**EXERCISE PROMPT:**
Go through the entries below and print each one exactly, leaving out pictures.

Visual scene localization data
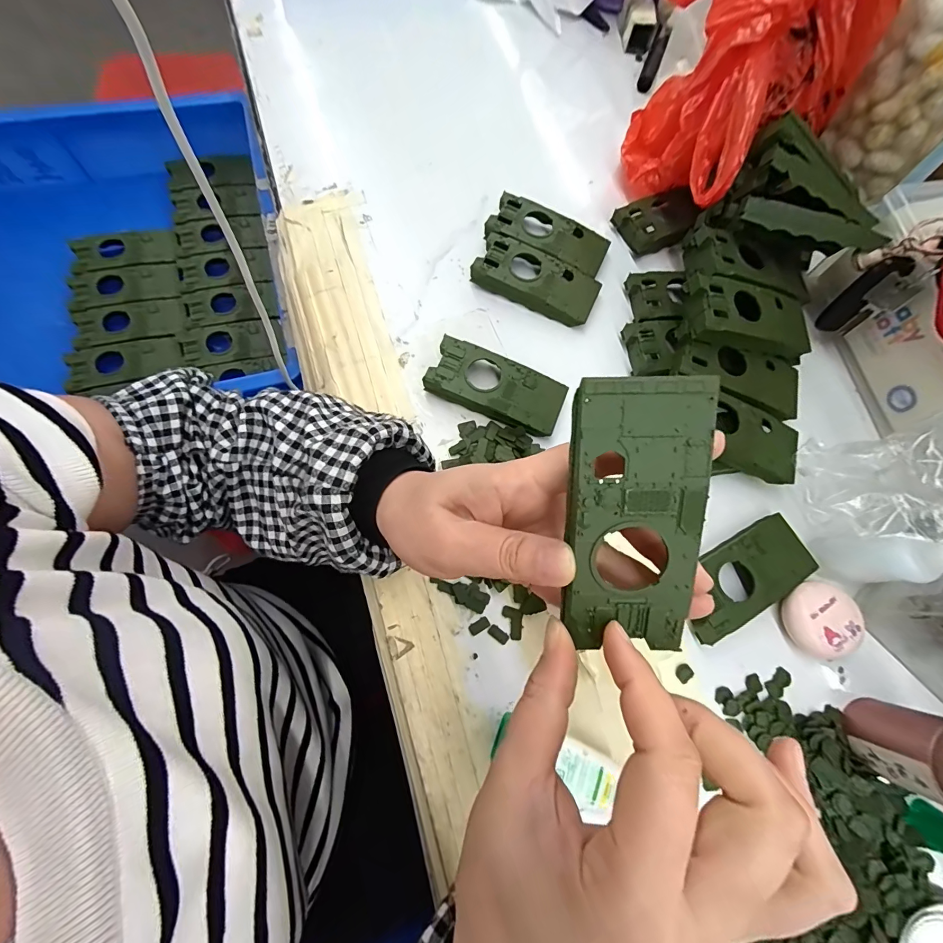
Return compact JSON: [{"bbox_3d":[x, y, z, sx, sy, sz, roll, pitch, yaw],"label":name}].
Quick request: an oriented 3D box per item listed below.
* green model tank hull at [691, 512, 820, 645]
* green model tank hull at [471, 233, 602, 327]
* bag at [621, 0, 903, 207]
[{"bbox_3d":[0.190,0.070,0.278,0.106,0.015,0.047,-27,77,-9],"label":"green model tank hull"},{"bbox_3d":[0.055,-0.163,0.340,0.102,0.014,0.049,26,75,5],"label":"green model tank hull"},{"bbox_3d":[0.186,-0.309,0.308,0.134,0.149,0.158,-37,79,-11],"label":"bag"}]

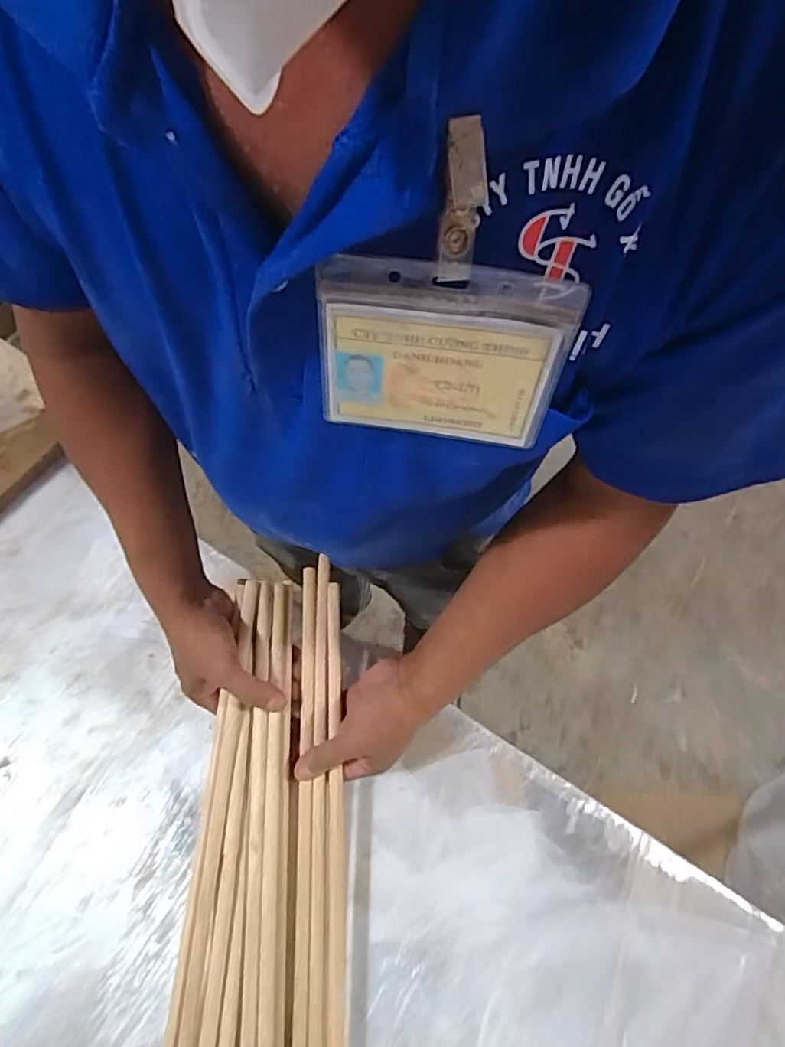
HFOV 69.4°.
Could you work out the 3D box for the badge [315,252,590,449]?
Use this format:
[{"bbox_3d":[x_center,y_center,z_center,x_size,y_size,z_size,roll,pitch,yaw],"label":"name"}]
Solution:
[{"bbox_3d":[0.019,-0.066,0.232,0.096,0.082,0.004,8,54,0],"label":"badge"}]

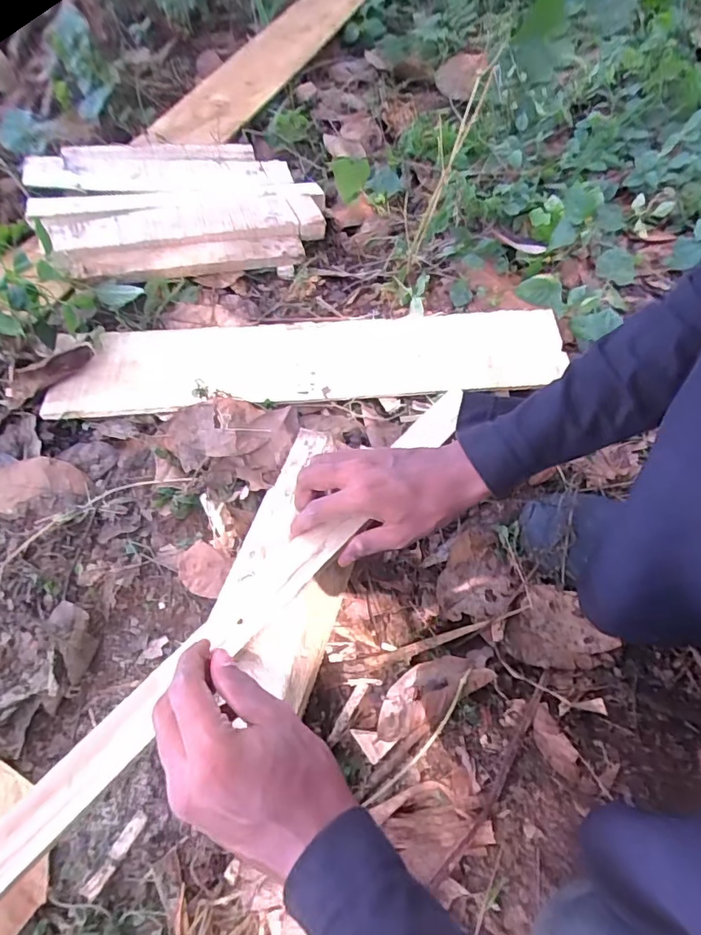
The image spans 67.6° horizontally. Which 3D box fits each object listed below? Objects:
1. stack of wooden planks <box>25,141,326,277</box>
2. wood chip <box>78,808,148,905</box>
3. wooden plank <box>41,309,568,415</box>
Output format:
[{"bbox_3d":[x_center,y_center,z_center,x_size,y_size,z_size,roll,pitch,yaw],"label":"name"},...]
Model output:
[{"bbox_3d":[-0.223,-0.355,0.703,0.367,0.061,0.244,-16,62,-11],"label":"stack of wooden planks"},{"bbox_3d":[-0.171,0.282,0.382,0.012,0.005,0.056,26,50,12],"label":"wood chip"},{"bbox_3d":[-0.038,-0.130,0.610,0.579,0.014,0.124,-6,60,-5],"label":"wooden plank"}]

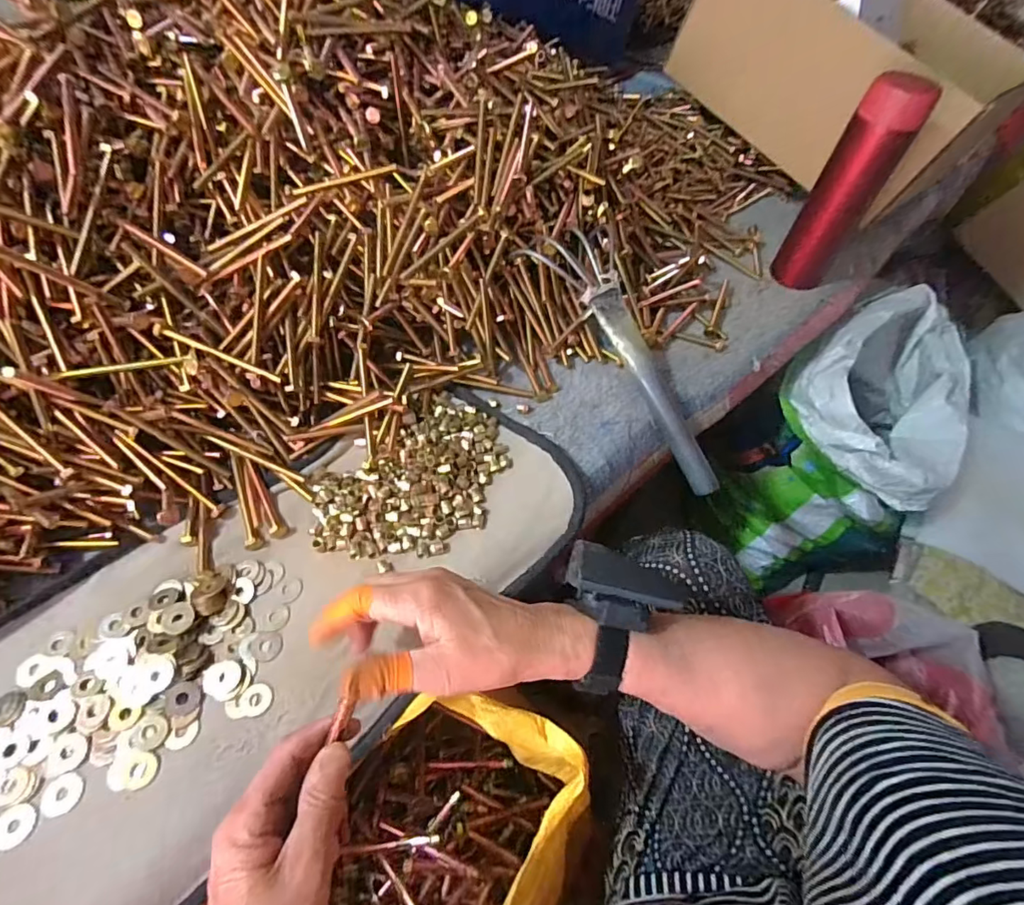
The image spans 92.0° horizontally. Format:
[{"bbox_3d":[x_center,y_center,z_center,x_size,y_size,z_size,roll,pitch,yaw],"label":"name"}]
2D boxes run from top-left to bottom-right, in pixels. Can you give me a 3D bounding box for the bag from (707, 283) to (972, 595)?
[{"bbox_3d":[0.503,0.033,0.791,0.322,0.463,0.248,-31,64,-20],"label":"bag"}]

**WRITTEN RESPONSE:**
Return compact JSON: [{"bbox_3d":[x, y, z, sx, sy, sz, roll, pitch, yaw],"label":name}].
Quick request: an oriented 3D box per item listed below.
* green model tank hull at [691, 512, 820, 645]
* green model tank hull at [471, 233, 602, 327]
* bag at [621, 0, 903, 207]
[{"bbox_3d":[0.190,0.070,0.278,0.106,0.015,0.047,-27,77,-9],"label":"green model tank hull"},{"bbox_3d":[0.055,-0.163,0.340,0.102,0.014,0.049,26,75,5],"label":"green model tank hull"},{"bbox_3d":[0.186,-0.309,0.308,0.134,0.149,0.158,-37,79,-11],"label":"bag"}]

HFOV 69.4°.
Could you work out the 3D box for the badge [315,252,590,449]?
Use this format:
[{"bbox_3d":[x_center,y_center,z_center,x_size,y_size,z_size,roll,pitch,yaw],"label":"name"}]
Solution:
[{"bbox_3d":[0.019,-0.066,0.232,0.096,0.082,0.004,8,54,0],"label":"badge"}]

The image spans 67.6° horizontally. Which 3D box fits each object listed below? Objects:
1. stack of wooden planks <box>25,141,326,277</box>
2. wood chip <box>78,808,148,905</box>
3. wooden plank <box>41,309,568,415</box>
Output format:
[{"bbox_3d":[x_center,y_center,z_center,x_size,y_size,z_size,roll,pitch,yaw],"label":"name"},...]
Model output:
[{"bbox_3d":[-0.223,-0.355,0.703,0.367,0.061,0.244,-16,62,-11],"label":"stack of wooden planks"},{"bbox_3d":[-0.171,0.282,0.382,0.012,0.005,0.056,26,50,12],"label":"wood chip"},{"bbox_3d":[-0.038,-0.130,0.610,0.579,0.014,0.124,-6,60,-5],"label":"wooden plank"}]

The image spans 92.0° horizontally. Format:
[{"bbox_3d":[x_center,y_center,z_center,x_size,y_size,z_size,roll,pitch,yaw],"label":"name"}]
2D boxes run from top-left to bottom-right, in pixels. Can you give me a 3D bounding box for the bag from (707, 283) to (972, 595)?
[{"bbox_3d":[0.503,0.033,0.791,0.322,0.463,0.248,-31,64,-20],"label":"bag"}]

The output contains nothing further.